When we released the Metrics panel on the Scalingo dashboard more than a year ago, we wanted to give as much information as possible to the developers regarding their applications’ performances. To assist you in this matter, we just added to this panel the duration of the application’s requests. This article explains how we gathered that many metrics using a single InfluxDB instance with just a few gigabytes of RAM.
When maintaining an application, a developer is interested in a few metrics to detect bottleneck, or performance issue. The Scalingo dashboard was enhanced more than a year ago with a metrics view to help developers understand their application’s behavior in production. But one missing metric was the requests time, that could be interesting in the application maintenance process.
Here is what it looks like on your dashboard:
The median of the requests time along with the 95th and 99th percentile (
p99) are displayed
to better understand the distribution, the outliers of your requests times. From
Wikipedia, a percentile is:
the value below which a given percentage of observations in a group of observations fall.
More specifically, we understand from the above example that 95% of the requests times are 175 ms or below and 99% of the requests times are 504 ms or below. What we call the median is actually the 50th percentile. Hence, in this example, 50% of our application requests times are 53 ms or below.
How does it work?
Gathering metrics for thousands of requests per minute, for thousands of applications requires to carefully think the architecture. Scalingo currently handles around 20 000 requests per minute and it is steadily growing. Storing the duration of all these requests would require a hell lot of RAM! Here is how we circumvent this, using our metrics stack.
This picture represents the architecture of our metrics stack. OpenResty is the reverse proxy, entry point to all the hosted applications. Hence it is the perfect place to compute every requests duration. Whenever a request hits OpenResty, we create a new Lua light thread to handle the recording of the metrics.
These durations are stored in the RAM of OpenResty in a hash table associating an application ID with a list of requests time. This hash is flushed every 20 seconds in a Redis database.
Then, every minute, the router metrics service reads data in the Redis and computes the median, 95th percentile and 99th percentile to send them to the metrics storage service.
The metrics storage service is in charge of storing data in a time series database. This service was created so that we don’t rely on a single provider of time series database.

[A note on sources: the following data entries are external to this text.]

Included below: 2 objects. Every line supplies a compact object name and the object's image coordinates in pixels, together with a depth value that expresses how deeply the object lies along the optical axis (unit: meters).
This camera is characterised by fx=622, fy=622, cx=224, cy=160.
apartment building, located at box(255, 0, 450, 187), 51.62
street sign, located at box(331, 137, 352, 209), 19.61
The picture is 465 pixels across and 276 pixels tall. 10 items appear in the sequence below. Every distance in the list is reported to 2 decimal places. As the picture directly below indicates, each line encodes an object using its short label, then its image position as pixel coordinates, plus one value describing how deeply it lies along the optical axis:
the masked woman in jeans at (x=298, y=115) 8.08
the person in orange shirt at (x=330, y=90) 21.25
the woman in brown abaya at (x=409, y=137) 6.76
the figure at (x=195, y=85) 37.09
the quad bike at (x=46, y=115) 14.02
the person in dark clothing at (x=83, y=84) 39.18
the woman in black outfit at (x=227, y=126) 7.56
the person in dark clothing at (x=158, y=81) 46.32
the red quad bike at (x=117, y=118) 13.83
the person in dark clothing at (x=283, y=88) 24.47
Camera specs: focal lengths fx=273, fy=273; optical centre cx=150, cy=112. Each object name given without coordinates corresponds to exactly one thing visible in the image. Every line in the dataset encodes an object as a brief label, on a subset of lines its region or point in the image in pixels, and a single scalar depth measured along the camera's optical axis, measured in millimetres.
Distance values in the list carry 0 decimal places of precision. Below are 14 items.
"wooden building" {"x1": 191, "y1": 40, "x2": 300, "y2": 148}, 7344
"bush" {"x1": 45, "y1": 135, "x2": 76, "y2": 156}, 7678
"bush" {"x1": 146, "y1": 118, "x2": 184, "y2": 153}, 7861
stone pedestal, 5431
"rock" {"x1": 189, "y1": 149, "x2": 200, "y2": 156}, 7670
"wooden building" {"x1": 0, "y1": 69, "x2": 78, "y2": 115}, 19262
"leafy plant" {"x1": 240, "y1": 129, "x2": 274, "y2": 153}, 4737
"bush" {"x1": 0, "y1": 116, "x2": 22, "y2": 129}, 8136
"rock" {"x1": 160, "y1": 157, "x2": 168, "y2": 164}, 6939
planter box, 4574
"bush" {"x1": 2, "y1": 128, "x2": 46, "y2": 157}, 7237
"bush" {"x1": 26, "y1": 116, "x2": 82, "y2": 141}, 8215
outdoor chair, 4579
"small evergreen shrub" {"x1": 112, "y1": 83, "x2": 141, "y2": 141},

InfluxDB is currently in use but any other type of time series database could be easily implemented.
This trick lets us store 3 data points per application per minute in InfluxDB, whatever the intensity of the traffic. Such load should easily be handled by InfluxDB.
Impact on the infrastructure
Even though we took great care to devise this metrics stack, we want to ensure gathering the requests time will not impact the infrastructure: neither OpenResty with the piece of code which sends the requests time to Redis, nor the other services, including the InfluxDB database.
To measure the impact on the performance, we monitored the RAM and CPU consumption of OpenResty, the router metrics and the metrics storage services. A three steps scenario was employed to validate our approach. Every step must be validated before triggering the next step.
- Deploy the same application twice. The requests time for one application are collected, and not for the other one. Both applications are queried with 150 requests per second for 5 minutes. No impact on any services or databases is noticeable.
- The requests time for all our services hosted on Scalingo are collected. Below is displayed the graph for our API: The metrics collection started at 10:08 (represented by the red line). Here is a graph of the CPU and RAM consumption of one of our OpenResty instances, during the same period: The graphs for all the running OpenResty look the same. These servers don’t seem to suffer from this metrics collection! And this is the same for any services and databases implied. You can find more graphs here.
- Requests time for all applications on Scalingo are collected starting from February the 22nd at 14:32 (represented by the red line). Find below the graphs of the impact on two of the metrics stack services: Once again, it seems our infrastructure handles this extra-load easily. You can find more graphs here.
With this new metric collected by the platform, we are developing two new features that might be really useful to monitor your application. A way to trigger an alert whenever one of your application metrics goes above a certain threshold. An autoscaling service, able to scale up or down an application based on its needs, is also sprouting in Scalingo’s backyard.